___ Records provided ___

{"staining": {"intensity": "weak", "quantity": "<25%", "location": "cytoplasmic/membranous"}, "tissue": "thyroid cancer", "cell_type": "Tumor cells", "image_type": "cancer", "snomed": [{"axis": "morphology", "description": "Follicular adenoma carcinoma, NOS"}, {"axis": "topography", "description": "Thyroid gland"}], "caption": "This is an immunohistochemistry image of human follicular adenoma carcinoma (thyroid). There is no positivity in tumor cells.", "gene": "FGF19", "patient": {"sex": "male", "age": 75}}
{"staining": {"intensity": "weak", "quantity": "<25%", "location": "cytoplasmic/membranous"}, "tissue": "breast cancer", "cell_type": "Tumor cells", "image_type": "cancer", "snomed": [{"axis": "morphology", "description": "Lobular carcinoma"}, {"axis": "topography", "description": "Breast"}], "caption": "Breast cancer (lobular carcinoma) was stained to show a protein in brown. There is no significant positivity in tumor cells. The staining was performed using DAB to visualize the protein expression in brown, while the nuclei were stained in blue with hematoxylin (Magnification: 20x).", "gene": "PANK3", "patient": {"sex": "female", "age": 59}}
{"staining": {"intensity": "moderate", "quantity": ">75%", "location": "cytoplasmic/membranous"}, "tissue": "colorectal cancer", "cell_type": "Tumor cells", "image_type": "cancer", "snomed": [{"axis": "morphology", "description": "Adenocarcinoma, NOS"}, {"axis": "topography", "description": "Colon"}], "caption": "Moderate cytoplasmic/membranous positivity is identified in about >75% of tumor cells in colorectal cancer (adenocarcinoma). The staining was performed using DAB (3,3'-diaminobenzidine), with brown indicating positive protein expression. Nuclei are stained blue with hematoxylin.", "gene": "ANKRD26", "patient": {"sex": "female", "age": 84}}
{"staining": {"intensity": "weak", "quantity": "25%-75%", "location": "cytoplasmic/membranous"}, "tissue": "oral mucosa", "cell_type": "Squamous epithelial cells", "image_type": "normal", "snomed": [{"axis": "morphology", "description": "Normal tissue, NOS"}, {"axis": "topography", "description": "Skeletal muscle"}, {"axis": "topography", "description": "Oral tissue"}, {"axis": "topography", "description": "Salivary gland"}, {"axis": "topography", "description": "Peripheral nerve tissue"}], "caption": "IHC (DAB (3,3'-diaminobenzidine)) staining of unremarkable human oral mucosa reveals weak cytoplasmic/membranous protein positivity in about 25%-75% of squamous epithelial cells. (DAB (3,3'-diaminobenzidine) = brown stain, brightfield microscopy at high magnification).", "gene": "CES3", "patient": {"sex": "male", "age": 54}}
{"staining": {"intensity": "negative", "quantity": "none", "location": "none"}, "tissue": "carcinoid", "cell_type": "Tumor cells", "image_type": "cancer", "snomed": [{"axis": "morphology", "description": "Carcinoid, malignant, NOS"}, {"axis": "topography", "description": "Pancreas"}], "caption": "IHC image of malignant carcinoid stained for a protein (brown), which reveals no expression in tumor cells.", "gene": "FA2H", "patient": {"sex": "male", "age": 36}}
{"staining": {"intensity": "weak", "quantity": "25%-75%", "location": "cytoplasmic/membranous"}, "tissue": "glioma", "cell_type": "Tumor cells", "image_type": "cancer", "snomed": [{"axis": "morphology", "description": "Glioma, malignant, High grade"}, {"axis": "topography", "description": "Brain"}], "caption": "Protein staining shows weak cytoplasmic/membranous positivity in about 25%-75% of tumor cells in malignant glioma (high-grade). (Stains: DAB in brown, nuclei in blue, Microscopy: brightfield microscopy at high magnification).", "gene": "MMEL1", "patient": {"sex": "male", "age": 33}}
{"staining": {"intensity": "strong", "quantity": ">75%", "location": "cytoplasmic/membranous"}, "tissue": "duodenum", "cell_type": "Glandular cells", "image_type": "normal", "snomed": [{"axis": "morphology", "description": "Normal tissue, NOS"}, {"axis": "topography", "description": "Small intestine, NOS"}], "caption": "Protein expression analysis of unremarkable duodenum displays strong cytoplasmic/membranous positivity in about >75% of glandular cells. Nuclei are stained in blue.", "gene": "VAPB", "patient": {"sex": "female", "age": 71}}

___

(Goal of the exercise)
Please restate every line of the records exactly.

(Result for this task)
{"staining": {"intensity": "weak", "quantity": "<25%", "location": "cytoplasmic/membranous"}, "tissue": "thyroid cancer", "cell_type": "Tumor cells", "image_type": "cancer", "snomed": [{"axis": "morphology", "description": "Follicular adenoma carcinoma, NOS"}, {"axis": "topography", "description": "Thyroid gland"}], "caption": "This is an immunohistochemistry image of human follicular adenoma carcinoma (thyroid). There is no positivity in tumor cells.", "gene": "FGF19", "patient": {"sex": "male", "age": 75}}
{"staining": {"intensity": "weak", "quantity": "<25%", "location": "cytoplasmic/membranous"}, "tissue": "breast cancer", "cell_type": "Tumor cells", "image_type": "cancer", "snomed": [{"axis": "morphology", "description": "Lobular carcinoma"}, {"axis": "topography", "description": "Breast"}], "caption": "Breast cancer (lobular carcinoma) was stained to show a protein in brown. There is no significant positivity in tumor cells. The staining was performed using DAB to visualize the protein expression in brown, while the nuclei were stained in blue with hematoxylin (Magnification: 20x).", "gene": "PANK3", "patient": {"sex": "female", "age": 59}}
{"staining": {"intensity": "moderate", "quantity": ">75%", "location": "cytoplasmic/membranous"}, "tissue": "colorectal cancer", "cell_type": "Tumor cells", "image_type": "cancer", "snomed": [{"axis": "morphology", "description": "Adenocarcinoma, NOS"}, {"axis": "topography", "description": "Colon"}], "caption": "Moderate cytoplasmic/membranous positivity is identified in about >75% of tumor cells in colorectal cancer (adenocarcinoma). The staining was performed using DAB (3,3'-diaminobenzidine), with brown indicating positive protein expression. Nuclei are stained blue with hematoxylin.", "gene": "ANKRD26", "patient": {"sex": "female", "age": 84}}
{"staining": {"intensity": "weak", "quantity": "25%-75%", "location": "cytoplasmic/membranous"}, "tissue": "oral mucosa", "cell_type": "Squamous epithelial cells", "image_type": "normal", "snomed": [{"axis": "morphology", "description": "Normal tissue, NOS"}, {"axis": "topography", "description": "Skeletal muscle"}, {"axis": "topography", "description": "Oral tissue"}, {"axis": "topography", "description": "Salivary gland"}, {"axis": "topography", "description": "Peripheral nerve tissue"}], "caption": "IHC (DAB (3,3'-diaminobenzidine)) staining of unremarkable human oral mucosa reveals weak cytoplasmic/membranous protein positivity in about 25%-75% of squamous epithelial cells. (DAB (3,3'-diaminobenzidine) = brown stain, brightfield microscopy at high magnification).", "gene": "CES3", "patient": {"sex": "male", "age": 54}}
{"staining": {"intensity": "negative", "quantity": "none", "location": "none"}, "tissue": "carcinoid", "cell_type": "Tumor cells", "image_type": "cancer", "snomed": [{"axis": "morphology", "description": "Carcinoid, malignant, NOS"}, {"axis": "topography", "description": "Pancreas"}], "caption": "IHC image of malignant carcinoid stained for a protein (brown), which reveals no expression in tumor cells.", "gene": "FA2H", "patient": {"sex": "male", "age": 36}}
{"staining": {"intensity": "weak", "quantity": "25%-75%", "location": "cytoplasmic/membranous"}, "tissue": "glioma", "cell_type": "Tumor cells", "image_type": "cancer", "snomed": [{"axis": "morphology", "description": "Glioma, malignant, High grade"}, {"axis": "topography", "description": "Brain"}], "caption": "Protein staining shows weak cytoplasmic/membranous positivity in about 25%-75% of tumor cells in malignant glioma (high-grade). (Stains: DAB in brown, nuclei in blue, Microscopy: brightfield microscopy at high magnification).", "gene": "MMEL1", "patient": {"sex": "male", "age": 33}}
{"staining": {"intensity": "strong", "quantity": ">75%", "location": "cytoplasmic/membranous"}, "tissue": "duodenum", "cell_type": "Glandular cells", "image_type": "normal", "snomed": [{"axis": "morphology", "description": "Normal tissue, NOS"}, {"axis": "topography", "description": "Small intestine, NOS"}], "caption": "Protein expression analysis of unremarkable duodenum displays strong cytoplasmic/membranous positivity in about >75% of glandular cells. Nuclei are stained in blue.", "gene": "VAPB", "patient": {"sex": "female", "age": 71}}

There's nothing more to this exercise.